## [QUOTED TEXT]
At that period, the statesmen who direct the machinery of affairs inform him that his personal attention is required one morning for a state trial, to be argued before the Emperor in person. Must the Emperor be there? May he not waste the hours in the blandishments of lying courtiers, or the honeyed falsehoods of a mistress? If he chooses thus to postpone the audience, be it so; Seneca, Burrhus, and his other counsellors will obey. But the time will come when the worn-out boy will be pleased some morning with the almost forgotten majesty of state. The time comes one day. Worn out by the dissipation of the week, fretted by some blunder of his flatterers, he sends for his wiser counsellors, and bids them lead him to the audience-chamber, where he will attend to these cases which need an Emperor’s decision. It is at that moment that we are to look upon him.
He sits there, upon that unequalled throne, his face sickly pale with boyish debauchery; his young fore head worn with the premature sensual wrinkles of lust; and his eyes bloodshot with last night’s intemperance. He sits there, the Emperor-boy, vainly trying to excite himself, and forget her, in the blazonry of that pomp, and bids them call in the prisoner.

## [WRITTEN EXERCISE A]
Which two counsellors does the passage about the young Emperor name?
The passage and the rows below it were taken from unrelated sources.

[Source data]
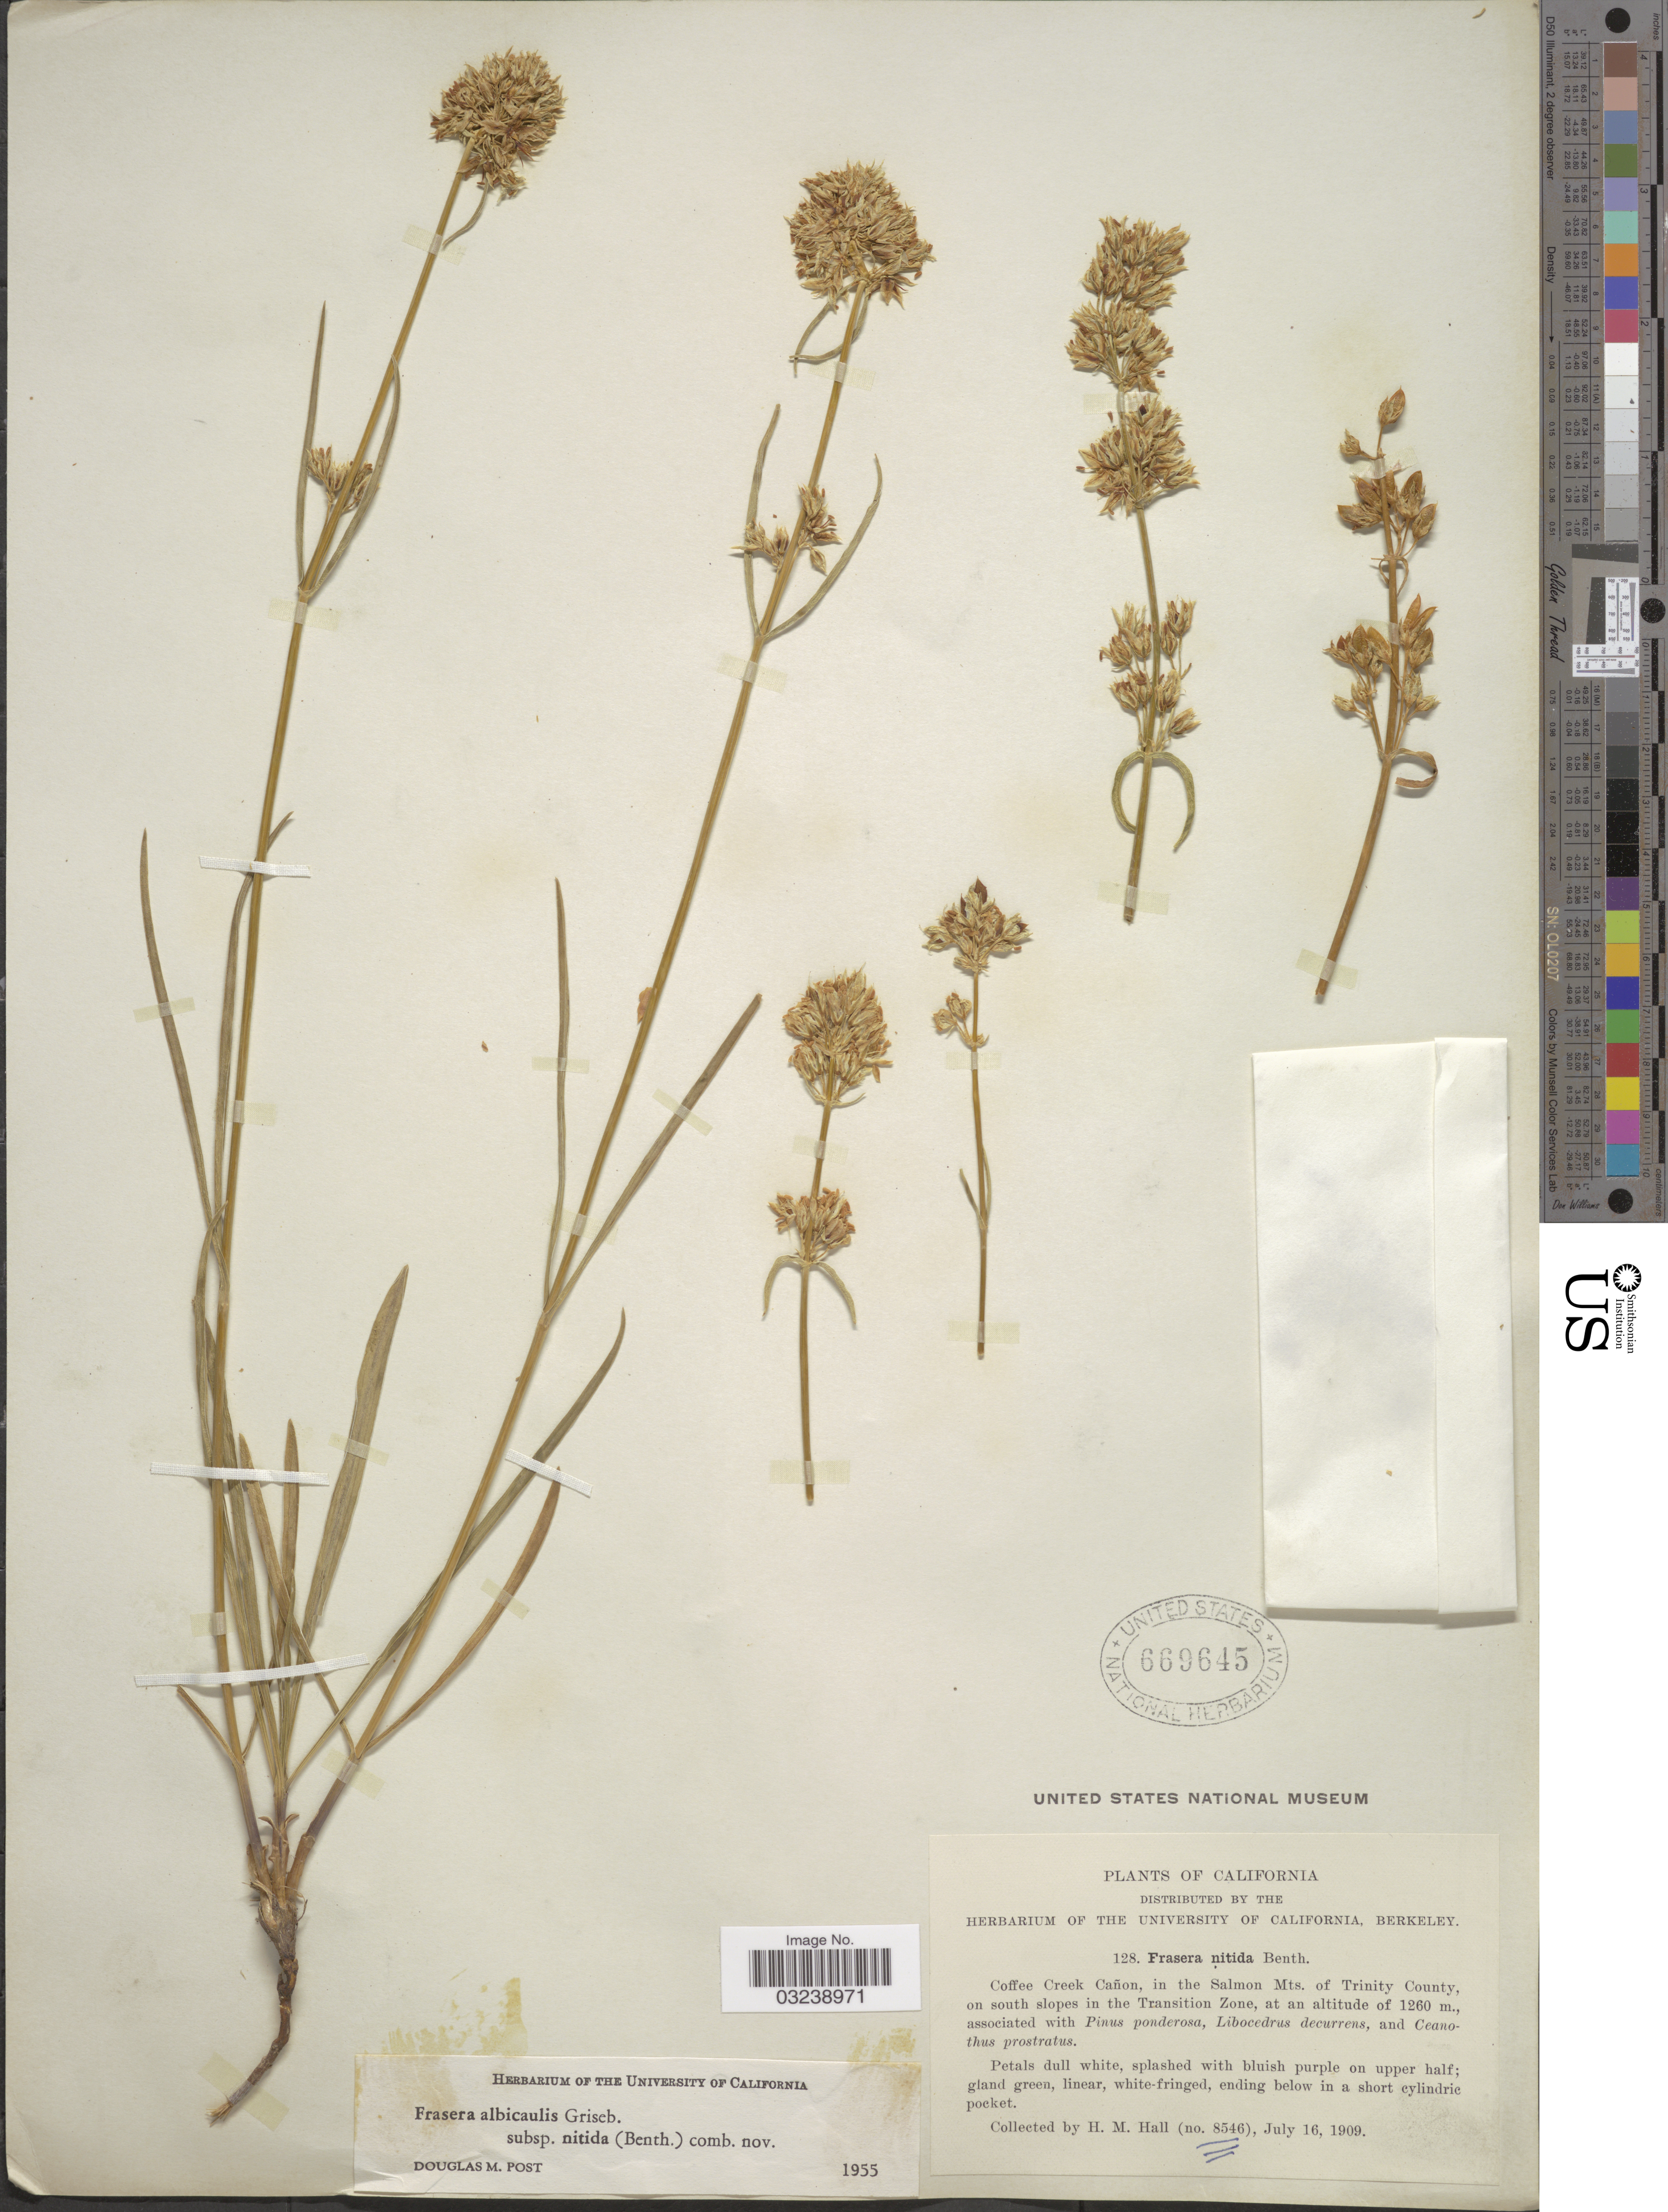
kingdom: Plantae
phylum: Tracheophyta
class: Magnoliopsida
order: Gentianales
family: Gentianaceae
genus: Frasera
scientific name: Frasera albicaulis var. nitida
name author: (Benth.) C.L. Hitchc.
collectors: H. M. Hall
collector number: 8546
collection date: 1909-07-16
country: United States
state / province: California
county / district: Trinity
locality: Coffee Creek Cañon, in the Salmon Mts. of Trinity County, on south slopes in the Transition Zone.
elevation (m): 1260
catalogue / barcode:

## [WRITTEN EXERCISE B]
Please convert the part of the rows that opens with the line containing "family: Gentianaceae" and closes with the last row into a JSON list of strings, one string per line, leaving out blank lines.

## [EXERCISE SOLUTION A]
Seneca and Burrhus.

## [EXERCISE SOLUTION B]
[
  "family: Gentianaceae",
  "genus: Frasera",
  "scientific name: Frasera albicaulis var. nitida",
  "name author: (Benth.) C.L. Hitchc.",
  "collectors: H. M. Hall",
  "collector number: 8546",
  "collection date: 1909-07-16",
  "country: United States",
  "state / province: California",
  "county / district: Trinity",
  "locality: Coffee Creek Cañon, in the Salmon Mts. of Trinity County, on south slopes in the Transition Zone.",
  "elevation (m): 1260",
  "catalogue / barcode:"
]